De directeur van [naam Turks bedrijf] , [naam directeur] , heeft verklaard dat deze vijf leveringen hebben plaatsgevonden op basis van drie bestellingen. Het ging om rollen metaal met de legering [nummer] en de afmetingen 2.88*193mm. Voorafgaande aan de eerste bestelling is [medeverdachte 2] als vertegenwoordiger van het bedrijf dat de bestelling wilde plaatsen bij de fabriek in Turkije geweest en heeft daar op zijn verzoek een rondleiding gekregen. [naam directeur] heeft vervolgens een aantal werkgerelateerde gesprekken met [medeverdachte 2] gevoerd.
De zendingen van [naam Turks bedrijf] zijn na aankomst in Nederland in een douane loods van het bedrijf [naam bedrijf] te Venlo opgeslagen in afwachting van betaling van de BTW en invoerrechten door [naam B.V.] .Op 8 juli 2013 is gezien dat bij de [adres 2] uit een Turkse vrachtauto 7 pallets met goederen werden gelost en loods 6 werden binnen gebracht.
De heer [naam manager Operations] , Manager Operations bij de Koninklijke Nederlandse Munt, heeft het vermoeden geuit dat de geleverde legering [nummer] met de afmetingen 2.88*193mm gebruikt wordt voor het slaan van Britse 1-pondmuntstukken. Hoewel de samenstelling en dikte van het materiaal niet geheel identiek zijn aan de door de Royal Mint genoemde specificaties, komen ze redelijk in de buurt.
De rechtbank stelt aldus vast dat [medeverdachte 2] in de ten laste gelegde periode voor zijn bedrijf [naam B.V.] een grote hoeveelheid metaal, dat wat betreft samenstelling en afmetingen geschikt is voor het vervaardigen van Britse 1-pondmuntstukken, heeft besteld en geleverd gekregen.
4.3.3.Observatie 10 september 2013
Bij live uitgekeken camerabeelden op 10 september 2013 werd gezien dat de auto van [medeverdachte 2] aan het eind van de ochtend bij het kantoor van de loods aan de [adres zonder nummer] arriveerde. Een klein half uur later kwam een vrachtwagentje aanrijden met [verdachte] als chauffeur en een NN-man als passagier. Deze laatste liep naar het kantoor. [verdachte] reed de vrachtauto met de achterkant tot vlak bij de deur van loods 6. Hij haalde uit de loods een steekwagentje en zette deze op de laadklep van de vrachtauto.
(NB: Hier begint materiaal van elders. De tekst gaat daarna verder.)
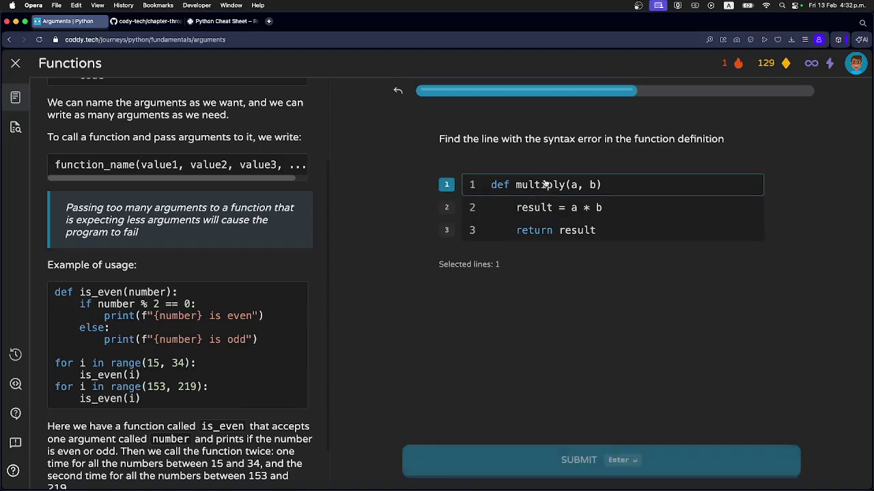
left_click(562, 467)
left_click(560, 461)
Enige minuten later kwam de NN-man met een heftruck loods 6 uitrijden met daarop een pallet met zilverkleurige vaten. Deze werden in de laadruimte van de vrachtwagen geplaatst. Daarna werden door hem ook nog blauwe vaten in de laadruimte gezet. De NN-man ging loods 6 weer in en [verdachte] reed met de vrachtauto weg.
Door het observatieteam is vervolgens waargenomen dat [verdachte] met de vrachtauto naar een loods aan de [adres 6] te [plaats] reed.
[verdachte] parkeerde de vrachtwagen in de loods, waar de vaten kennelijk door hem werden gelost. Vervolgens reed hij met de vrachtwagen naar een parkeerterrein in Aalsmeer waar een ‘snackcar’ genaamd [naam snackbar] stond geparkeerd. Door tussenkomst van een andere persoon maakte [verdachte] contact met een man en vrouw (NN3 en NN4). NN3 en NN4 reden vervolgens in een Renault bestelwagen met kenteken [kenteken] achter de vrachtwagen van [verdachte] aan, terug naar de loods aan de [adres 6] te [plaats] . De Renault bestelwagen werd achteruit de loods ingereden waarna kennelijk goederen werden ingeladen.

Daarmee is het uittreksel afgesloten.